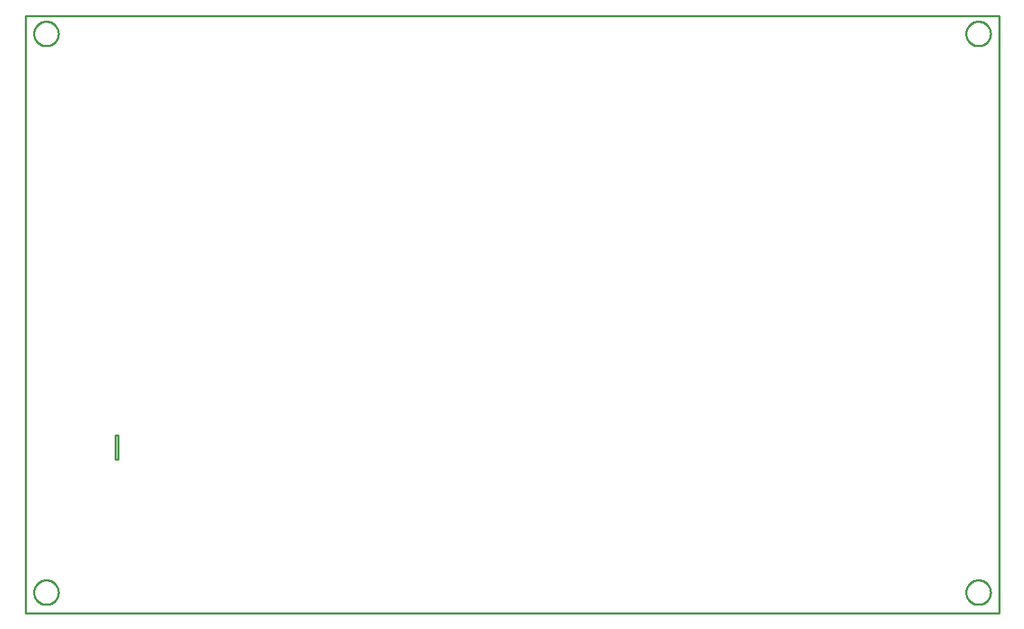
<source format=gbr>
G04 EAGLE Gerber RS-274X export*
G75*
%MOMM*%
%FSLAX34Y34*%
%LPD*%
%IN*%
%IPPOS*%
%AMOC8*
5,1,8,0,0,1.08239X$1,22.5*%
G01*
%ADD10C,0.254000*%


D10*
X0Y0D02*
X1193600Y0D01*
X1193600Y733300D01*
X0Y733300D01*
X0Y0D01*
X110100Y188200D02*
X113700Y188200D01*
X113700Y218200D01*
X110100Y218200D01*
X110100Y188200D01*
X40400Y710664D02*
X40324Y709596D01*
X40171Y708535D01*
X39943Y707488D01*
X39641Y706460D01*
X39267Y705456D01*
X38822Y704481D01*
X38308Y703541D01*
X37729Y702640D01*
X37087Y701782D01*
X36385Y700972D01*
X35628Y700215D01*
X34818Y699513D01*
X33960Y698871D01*
X33059Y698292D01*
X32119Y697778D01*
X31144Y697333D01*
X30140Y696959D01*
X29112Y696657D01*
X28065Y696429D01*
X27004Y696276D01*
X25936Y696200D01*
X24864Y696200D01*
X23796Y696276D01*
X22735Y696429D01*
X21688Y696657D01*
X20660Y696959D01*
X19656Y697333D01*
X18681Y697778D01*
X17741Y698292D01*
X16840Y698871D01*
X15982Y699513D01*
X15172Y700215D01*
X14415Y700972D01*
X13713Y701782D01*
X13071Y702640D01*
X12492Y703541D01*
X11978Y704481D01*
X11533Y705456D01*
X11159Y706460D01*
X10857Y707488D01*
X10629Y708535D01*
X10476Y709596D01*
X10400Y710664D01*
X10400Y711736D01*
X10476Y712804D01*
X10629Y713865D01*
X10857Y714912D01*
X11159Y715940D01*
X11533Y716944D01*
X11978Y717919D01*
X12492Y718859D01*
X13071Y719760D01*
X13713Y720618D01*
X14415Y721428D01*
X15172Y722185D01*
X15982Y722887D01*
X16840Y723529D01*
X17741Y724108D01*
X18681Y724622D01*
X19656Y725067D01*
X20660Y725441D01*
X21688Y725743D01*
X22735Y725971D01*
X23796Y726124D01*
X24864Y726200D01*
X25936Y726200D01*
X27004Y726124D01*
X28065Y725971D01*
X29112Y725743D01*
X30140Y725441D01*
X31144Y725067D01*
X32119Y724622D01*
X33059Y724108D01*
X33960Y723529D01*
X34818Y722887D01*
X35628Y722185D01*
X36385Y721428D01*
X37087Y720618D01*
X37729Y719760D01*
X38308Y718859D01*
X38822Y717919D01*
X39267Y716944D01*
X39641Y715940D01*
X39943Y714912D01*
X40171Y713865D01*
X40324Y712804D01*
X40400Y711736D01*
X40400Y710664D01*
X1183400Y710664D02*
X1183324Y709596D01*
X1183171Y708535D01*
X1182943Y707488D01*
X1182641Y706460D01*
X1182267Y705456D01*
X1181822Y704481D01*
X1181308Y703541D01*
X1180729Y702640D01*
X1180087Y701782D01*
X1179385Y700972D01*
X1178628Y700215D01*
X1177818Y699513D01*
X1176960Y698871D01*
X1176059Y698292D01*
X1175119Y697778D01*
X1174144Y697333D01*
X1173140Y696959D01*
X1172112Y696657D01*
X1171065Y696429D01*
X1170004Y696276D01*
X1168936Y696200D01*
X1167864Y696200D01*
X1166796Y696276D01*
X1165735Y696429D01*
X1164688Y696657D01*
X1163660Y696959D01*
X1162656Y697333D01*
X1161681Y697778D01*
X1160741Y698292D01*
X1159840Y698871D01*
X1158982Y699513D01*
X1158172Y700215D01*
X1157415Y700972D01*
X1156713Y701782D01*
X1156071Y702640D01*
X1155492Y703541D01*
X1154978Y704481D01*
X1154533Y705456D01*
X1154159Y706460D01*
X1153857Y707488D01*
X1153629Y708535D01*
X1153476Y709596D01*
X1153400Y710664D01*
X1153400Y711736D01*
X1153476Y712804D01*
X1153629Y713865D01*
X1153857Y714912D01*
X1154159Y715940D01*
X1154533Y716944D01*
X1154978Y717919D01*
X1155492Y718859D01*
X1156071Y719760D01*
X1156713Y720618D01*
X1157415Y721428D01*
X1158172Y722185D01*
X1158982Y722887D01*
X1159840Y723529D01*
X1160741Y724108D01*
X1161681Y724622D01*
X1162656Y725067D01*
X1163660Y725441D01*
X1164688Y725743D01*
X1165735Y725971D01*
X1166796Y726124D01*
X1167864Y726200D01*
X1168936Y726200D01*
X1170004Y726124D01*
X1171065Y725971D01*
X1172112Y725743D01*
X1173140Y725441D01*
X1174144Y725067D01*
X1175119Y724622D01*
X1176059Y724108D01*
X1176960Y723529D01*
X1177818Y722887D01*
X1178628Y722185D01*
X1179385Y721428D01*
X1180087Y720618D01*
X1180729Y719760D01*
X1181308Y718859D01*
X1181822Y717919D01*
X1182267Y716944D01*
X1182641Y715940D01*
X1182943Y714912D01*
X1183171Y713865D01*
X1183324Y712804D01*
X1183400Y711736D01*
X1183400Y710664D01*
X1183400Y24864D02*
X1183324Y23796D01*
X1183171Y22735D01*
X1182943Y21688D01*
X1182641Y20660D01*
X1182267Y19656D01*
X1181822Y18681D01*
X1181308Y17741D01*
X1180729Y16840D01*
X1180087Y15982D01*
X1179385Y15172D01*
X1178628Y14415D01*
X1177818Y13713D01*
X1176960Y13071D01*
X1176059Y12492D01*
X1175119Y11978D01*
X1174144Y11533D01*
X1173140Y11159D01*
X1172112Y10857D01*
X1171065Y10629D01*
X1170004Y10476D01*
X1168936Y10400D01*
X1167864Y10400D01*
X1166796Y10476D01*
X1165735Y10629D01*
X1164688Y10857D01*
X1163660Y11159D01*
X1162656Y11533D01*
X1161681Y11978D01*
X1160741Y12492D01*
X1159840Y13071D01*
X1158982Y13713D01*
X1158172Y14415D01*
X1157415Y15172D01*
X1156713Y15982D01*
X1156071Y16840D01*
X1155492Y17741D01*
X1154978Y18681D01*
X1154533Y19656D01*
X1154159Y20660D01*
X1153857Y21688D01*
X1153629Y22735D01*
X1153476Y23796D01*
X1153400Y24864D01*
X1153400Y25936D01*
X1153476Y27004D01*
X1153629Y28065D01*
X1153857Y29112D01*
X1154159Y30140D01*
X1154533Y31144D01*
X1154978Y32119D01*
X1155492Y33059D01*
X1156071Y33960D01*
X1156713Y34818D01*
X1157415Y35628D01*
X1158172Y36385D01*
X1158982Y37087D01*
X1159840Y37729D01*
X1160741Y38308D01*
X1161681Y38822D01*
X1162656Y39267D01*
X1163660Y39641D01*
X1164688Y39943D01*
X1165735Y40171D01*
X1166796Y40324D01*
X1167864Y40400D01*
X1168936Y40400D01*
X1170004Y40324D01*
X1171065Y40171D01*
X1172112Y39943D01*
X1173140Y39641D01*
X1174144Y39267D01*
X1175119Y38822D01*
X1176059Y38308D01*
X1176960Y37729D01*
X1177818Y37087D01*
X1178628Y36385D01*
X1179385Y35628D01*
X1180087Y34818D01*
X1180729Y33960D01*
X1181308Y33059D01*
X1181822Y32119D01*
X1182267Y31144D01*
X1182641Y30140D01*
X1182943Y29112D01*
X1183171Y28065D01*
X1183324Y27004D01*
X1183400Y25936D01*
X1183400Y24864D01*
X40400Y24864D02*
X40324Y23796D01*
X40171Y22735D01*
X39943Y21688D01*
X39641Y20660D01*
X39267Y19656D01*
X38822Y18681D01*
X38308Y17741D01*
X37729Y16840D01*
X37087Y15982D01*
X36385Y15172D01*
X35628Y14415D01*
X34818Y13713D01*
X33960Y13071D01*
X33059Y12492D01*
X32119Y11978D01*
X31144Y11533D01*
X30140Y11159D01*
X29112Y10857D01*
X28065Y10629D01*
X27004Y10476D01*
X25936Y10400D01*
X24864Y10400D01*
X23796Y10476D01*
X22735Y10629D01*
X21688Y10857D01*
X20660Y11159D01*
X19656Y11533D01*
X18681Y11978D01*
X17741Y12492D01*
X16840Y13071D01*
X15982Y13713D01*
X15172Y14415D01*
X14415Y15172D01*
X13713Y15982D01*
X13071Y16840D01*
X12492Y17741D01*
X11978Y18681D01*
X11533Y19656D01*
X11159Y20660D01*
X10857Y21688D01*
X10629Y22735D01*
X10476Y23796D01*
X10400Y24864D01*
X10400Y25936D01*
X10476Y27004D01*
X10629Y28065D01*
X10857Y29112D01*
X11159Y30140D01*
X11533Y31144D01*
X11978Y32119D01*
X12492Y33059D01*
X13071Y33960D01*
X13713Y34818D01*
X14415Y35628D01*
X15172Y36385D01*
X15982Y37087D01*
X16840Y37729D01*
X17741Y38308D01*
X18681Y38822D01*
X19656Y39267D01*
X20660Y39641D01*
X21688Y39943D01*
X22735Y40171D01*
X23796Y40324D01*
X24864Y40400D01*
X25936Y40400D01*
X27004Y40324D01*
X28065Y40171D01*
X29112Y39943D01*
X30140Y39641D01*
X31144Y39267D01*
X32119Y38822D01*
X33059Y38308D01*
X33960Y37729D01*
X34818Y37087D01*
X35628Y36385D01*
X36385Y35628D01*
X37087Y34818D01*
X37729Y33960D01*
X38308Y33059D01*
X38822Y32119D01*
X39267Y31144D01*
X39641Y30140D01*
X39943Y29112D01*
X40171Y28065D01*
X40324Y27004D01*
X40400Y25936D01*
X40400Y24864D01*
M02*

</source>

Exercise prompt: Return exactly the lines in the records above, beginning with the one that holds "X40324Y27004D01*" and ending with the last.

Response to the task:
X40324Y27004D01*
X40400Y25936D01*
X40400Y24864D01*
M02*

</source>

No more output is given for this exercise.